- _What you need to do_:
Out of the material that follows, write out exactly the lines from the line with "This section presents" to the line with "During this time", both ends included, and no others.

- _Source information_:

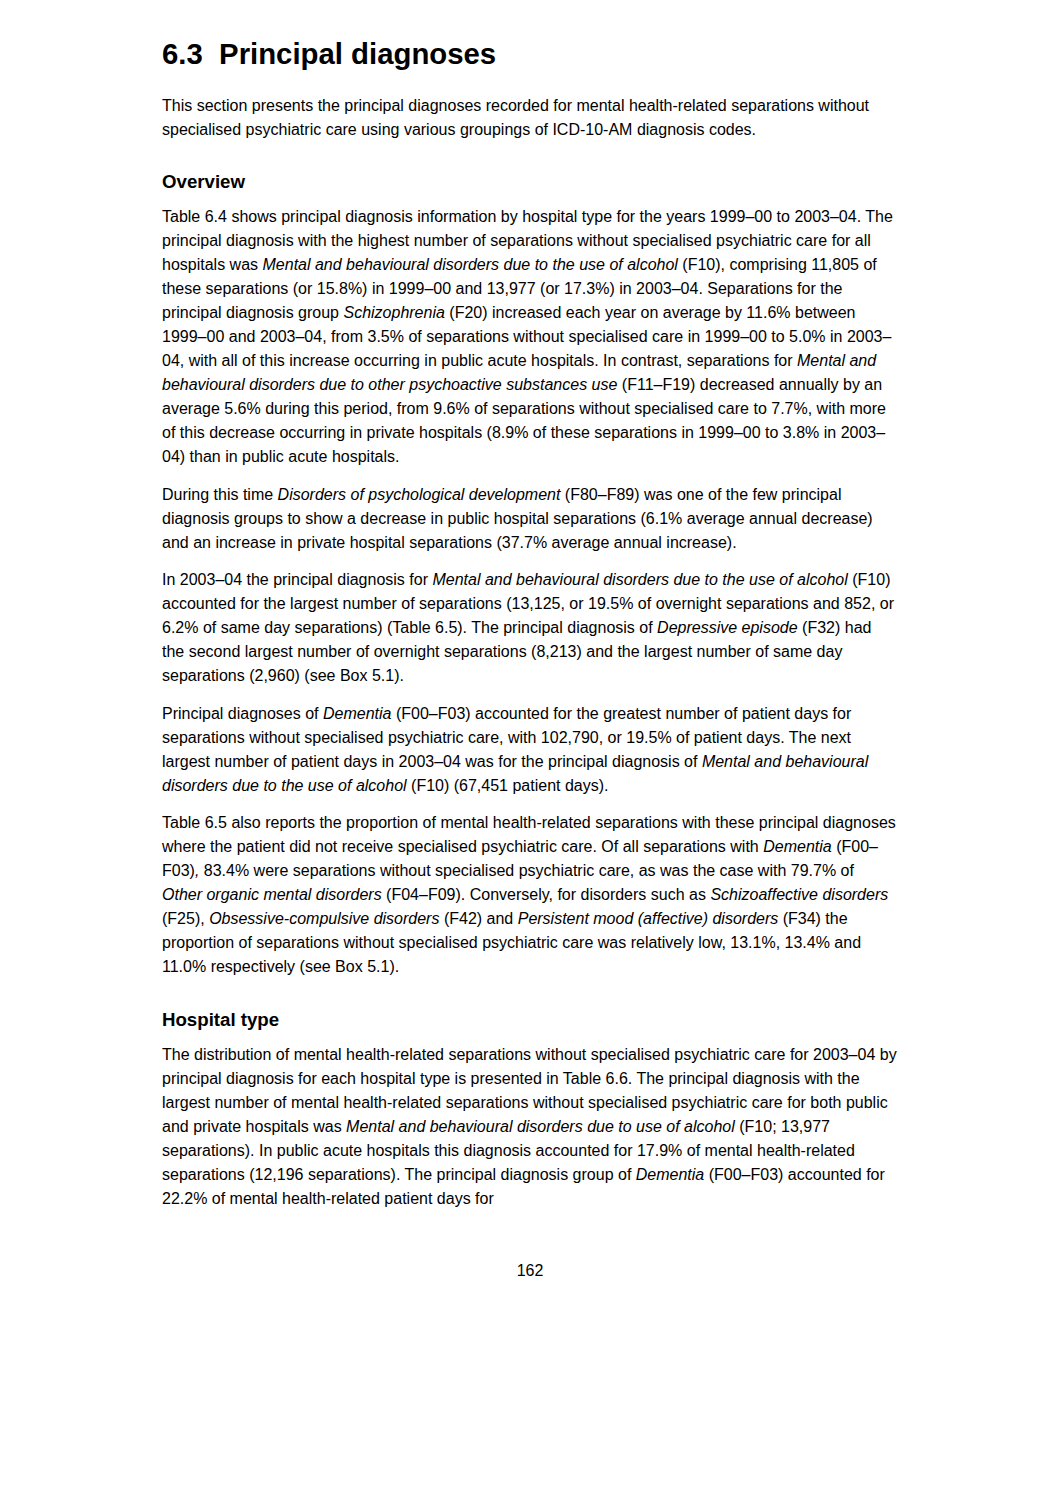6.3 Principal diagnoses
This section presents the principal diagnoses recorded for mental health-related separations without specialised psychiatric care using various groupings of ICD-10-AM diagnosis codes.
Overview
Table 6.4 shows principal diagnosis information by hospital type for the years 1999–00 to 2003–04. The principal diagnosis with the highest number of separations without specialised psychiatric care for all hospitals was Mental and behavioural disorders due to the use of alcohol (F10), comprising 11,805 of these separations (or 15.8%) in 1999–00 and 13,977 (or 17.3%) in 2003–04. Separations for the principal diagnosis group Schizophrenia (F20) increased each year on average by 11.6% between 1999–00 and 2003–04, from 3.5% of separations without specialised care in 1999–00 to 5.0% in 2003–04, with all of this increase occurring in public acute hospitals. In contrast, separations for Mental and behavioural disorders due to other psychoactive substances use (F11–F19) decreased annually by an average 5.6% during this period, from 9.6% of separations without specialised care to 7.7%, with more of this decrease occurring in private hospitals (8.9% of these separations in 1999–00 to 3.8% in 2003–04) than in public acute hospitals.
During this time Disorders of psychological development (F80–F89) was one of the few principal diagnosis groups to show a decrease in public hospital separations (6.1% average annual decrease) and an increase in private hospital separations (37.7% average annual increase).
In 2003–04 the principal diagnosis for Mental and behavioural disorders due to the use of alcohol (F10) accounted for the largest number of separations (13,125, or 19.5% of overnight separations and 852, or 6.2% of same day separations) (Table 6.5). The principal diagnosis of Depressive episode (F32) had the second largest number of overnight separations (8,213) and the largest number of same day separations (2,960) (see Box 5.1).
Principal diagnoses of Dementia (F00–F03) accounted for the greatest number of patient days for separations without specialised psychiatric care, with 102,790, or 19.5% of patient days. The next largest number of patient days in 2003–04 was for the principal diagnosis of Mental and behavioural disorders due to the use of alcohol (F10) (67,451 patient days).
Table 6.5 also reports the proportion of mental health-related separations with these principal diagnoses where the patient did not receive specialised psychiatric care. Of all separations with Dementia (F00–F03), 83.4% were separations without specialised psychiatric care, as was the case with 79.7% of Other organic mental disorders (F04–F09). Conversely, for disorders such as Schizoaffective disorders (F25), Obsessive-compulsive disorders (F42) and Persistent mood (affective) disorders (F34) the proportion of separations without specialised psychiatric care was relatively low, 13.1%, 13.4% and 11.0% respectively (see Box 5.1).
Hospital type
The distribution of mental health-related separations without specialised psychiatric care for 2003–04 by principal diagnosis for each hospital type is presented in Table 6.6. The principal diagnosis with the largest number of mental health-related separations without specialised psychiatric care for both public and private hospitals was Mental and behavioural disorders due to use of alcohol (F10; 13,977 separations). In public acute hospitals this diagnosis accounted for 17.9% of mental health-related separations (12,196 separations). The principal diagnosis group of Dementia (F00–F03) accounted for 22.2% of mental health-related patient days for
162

- _Written answer_:
This section presents the principal diagnoses recorded for mental health-related separations without specialised psychiatric care using various groupings of ICD-10-AM diagnosis codes.
Overview
Table 6.4 shows principal diagnosis information by hospital type for the years 1999–00 to 2003–04. The principal diagnosis with the highest number of separations without specialised psychiatric care for all hospitals was Mental and behavioural disorders due to the use of alcohol (F10), comprising 11,805 of these separations (or 15.8%) in 1999–00 and 13,977 (or 17.3%) in 2003–04. Separations for the principal diagnosis group Schizophrenia (F20) increased each year on average by 11.6% between 1999–00 and 2003–04, from 3.5% of separations without specialised care in 1999–00 to 5.0% in 2003–04, with all of this increase occurring in public acute hospitals. In contrast, separations for Mental and behavioural disorders due to other psychoactive substances use (F11–F19) decreased annually by an average 5.6% during this period, from 9.6% of separations without specialised care to 7.7%, with more of this decrease occurring in private hospitals (8.9% of these separations in 1999–00 to 3.8% in 2003–04) than in public acute hospitals.
During this time Disorders of psychological development (F80–F89) was one of the few principal diagnosis groups to show a decrease in public hospital separations (6.1% average annual decrease) and an increase in private hospital separations (37.7% average annual increase).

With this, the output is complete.